The fact that the plant may have been worth more than $525,000 in 1969 is

relevant, however, to whether Milbrew's rental deductions were excessive, for 26

U.S.C. @ 162(a)(3) entitles Milbrew to a reasonable rental deduction whether

NVST or Northland owned the plant. But obviously, in light of all we have said,

the amount of rent that Milbrew agreed to pay NVST is no evidence of what a

reasonable rent for the plant would have been. We have to imagine what rent

Milbrew would have agreed in an arm's length transaction to pay. The higher the

fair market value of the plant the greater that rent would have been. But the

Service was sufficiently generous in its adjustments in allowing Milbrew a

$150,000 deduction for rent in 1973, implying that the fair market value of

the plant that year was about $1 million, a reasonable estimate. For 1972 the

Service allowed a smaller deduction -- $120,000, implying a fair market value of

about $850,000, but this was still reasonable. (The previous year's rental

deductions are not in issue in this appeal.) The higher rentals charged Milbrew

by NVST in these years not only were unrealistic in relation to the fair rental

value of the plant but exceeded Milbrew's ability to pay on a cash basis, and

were properly disallowed. See Southeastern Canteen Co. v. Commissioner, 410

F.2d 615, 619 (6th Cir. 1969); Baldwin Bros., Inc. v. Commissioner, 361 F.2d 668

(3d Cir. 1966); S & S Meats, Inc. v. Commissioner, 38 T.C.M. (CCH) 36,036

(1979).

The taxpayers' remaining arguments are procedural. The Tax Court judge

before whom the case was tried retired after the trial but before rendering his

opinion. The taxpayers agreed that the case could be reassigned to another

judge for decision on the record compiled before the first judge, and this was

done. Having been willing to take their chances before the second judge they

cannot complain because he decided the case against them. The first judge had

made comments during the course of the trial that were very favorable to the

taxpayers. The taxpayers were confident that his successor would be influenced

by those comments and would decide for them. They were disappointed. Of course

if he had decided for them they would be defending vigorously the procedure that

was adopted. By consenting to the procedure they waived any objection.

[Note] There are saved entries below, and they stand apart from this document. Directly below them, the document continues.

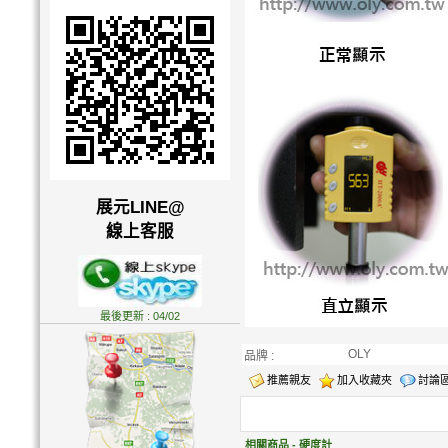
展元LINE@
線上客服
最後更新 : 04/02
OLY
品牌 :
推薦親友
加入收藏夾
討論
相關商品 - 硬度計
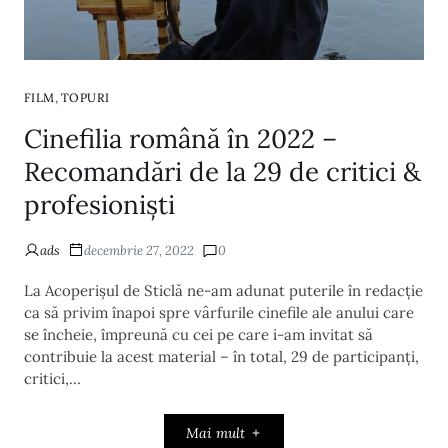
,
FILM
TOPURI
Cinefilia română în 2022 –
Recomandări de la 29 de critici &
profesioniști
ads
decembrie 27, 2022
0
La Acoperișul de Sticlă ne-am adunat puterile în redacție
ca să privim înapoi spre vârfurile cinefile ale anului care
se încheie, împreună cu cei pe care i-am invitat să
contribuie la acest material – în total, 29 de participanți,
critici,…
Mai mult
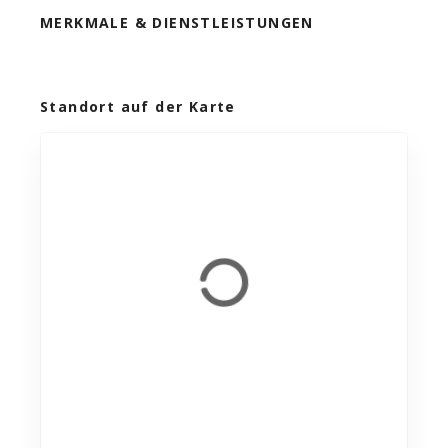
MERKMALE & DIENSTLEISTUNGEN
Standort auf der Karte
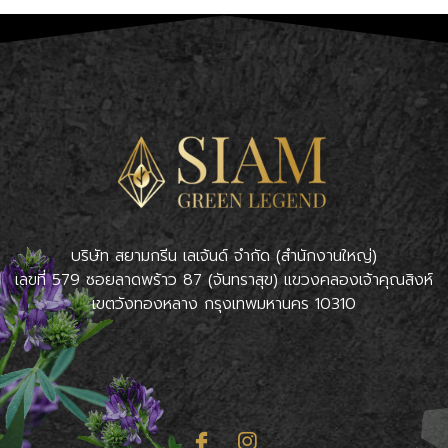
บริษัท สยามกรีน เลเจ้นด์ จำกัด (สำนักงานใหญ่)
เลขที่ 579 ซอยลาดพร้าว 87 (จันทราสุข) แขวงคลองเจ้าคุณสิงห์
เขตวังทองหลาง กรุงเทพมหานคร 10310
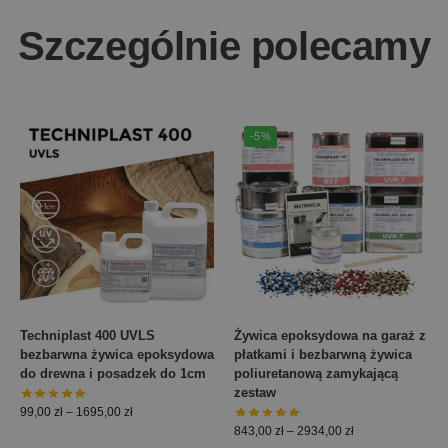
Szczególnie polecamy
-5%
Techniplast 400 UVLS
Żywica epoksydowa na garaż z
bezbarwna żywica epoksydowa
płatkami i bezbarwną żywica
do drewna i posadzek do 1cm
poliuretanową zamykającą
zestaw
99,00
zł
–
1695,00
zł
843,00
zł
–
2934,00
zł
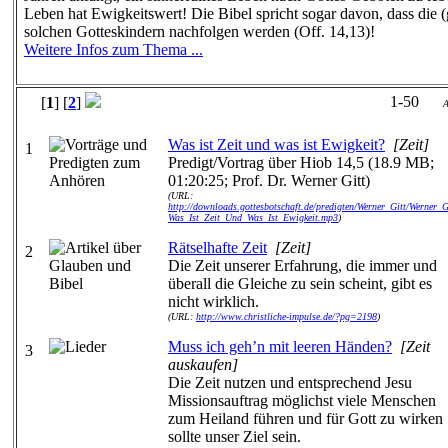
Leben hat Ewigkeitswert! Die Bibel spricht sogar davon, dass die 
solchen Gotteskindern nachfolgen werden (Off. 14,13)!
Weitere Infos zum Thema ...
1-50
[
1
] [
2
]
A
Was ist Zeit und was ist Ewigkeit?
[Zeit]
1
Predigt/Vortrag über Hiob 14,5 (18.9 MB;
01:20:25; Prof. Dr. Werner Gitt)
(URL:
http://downloads.gottesbotschaft.de/predigten/Werner_Gitt/Werner_G
Was_Ist_Zeit_Und_Was_Ist_Ewigkeit.mp3
)
Rätselhafte Zeit
[Zeit]
2
Die Zeit unserer Erfahrung, die immer und
überall die Gleiche zu sein scheint, gibt es
nicht wirklich.
(URL:
http://www.christliche-impulse.de/?pg=2198
)
Muss ich geh’n mit leeren Händen?
[Zeit
3
auskaufen]
Die Zeit nutzen und entsprechend Jesu
Missionsauftrag möglichst viele Menschen
zum Heiland führen und für Gott zu wirken
sollte unser Ziel sein.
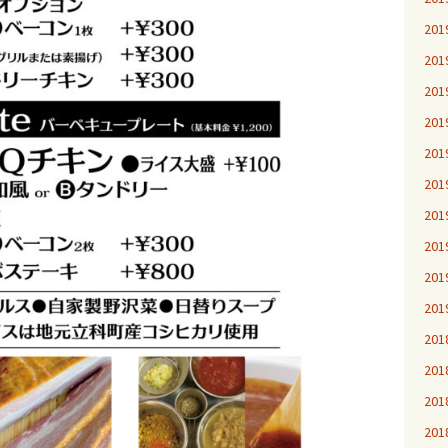
20
20
20
20
20
20
20
20
20
20
20
20
20
20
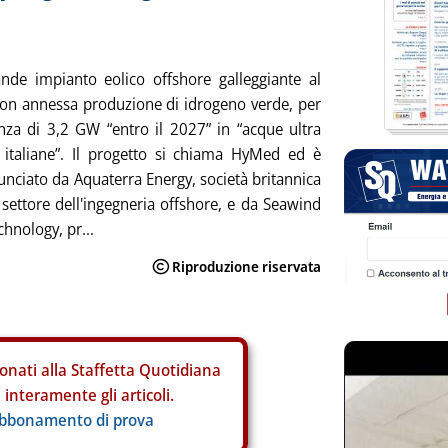
ande impianto eolico offshore galleggiante al
on annessa produzione di idrogeno verde, per
za di 3,2 GW “entro il 2027” in “acque ultra
 italiane”. Il progetto si chiama HyMed ed è
unciato da Aquaterra Energy, società britannica
l settore dell'ingegneria offshore, e da Seawind
hnology, pr...
onati alla Staffetta Quotidiana
interamente gli articoli.
abbonamento di prova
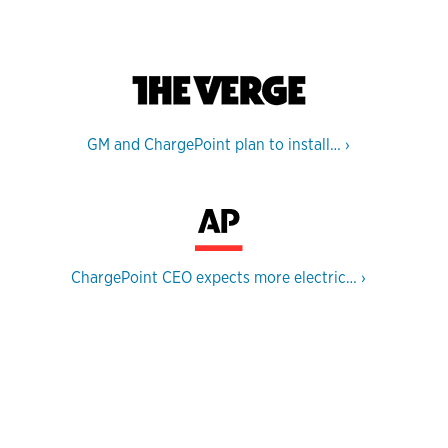
GM and ChargePoint plan to install…
›
ChargePoint CEO expects more electric…
›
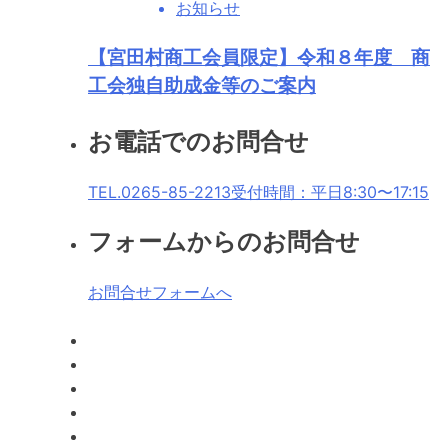
お知らせ
【宮田村商工会員限定】令和８年度 商
工会独自助成金等のご案内
お電話でのお問合せ
TEL.0265-85-2213
受付時間：平日8:30〜17:15
フォームからのお問合せ
お問合せフォームへ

Last, aware of our probable unwillingness to consider evidence that was not

before the Tax Court the taxpayers ask that we order that court to give them a

new trial on the basis of newly discovered evidence, namely the 1983 letter of

intent to buy NVST's assets, including the Juneau plant, for $8.7 million. It

would have to be an extraordinary case to warrant our ordering the Tax Court to

set aside its decision and receive new evidence. Normally we would go ahead and

decide the case and leave it to the Tax Court to decide afterward whether to

reopen it. In any event, as we explained earlier, the newly discovered evidence

has little probative value and cannot justify the extraordinary procedural

relief that the taxpayers are asking from us.

The judgment of the Tax Court is AFFIRMED.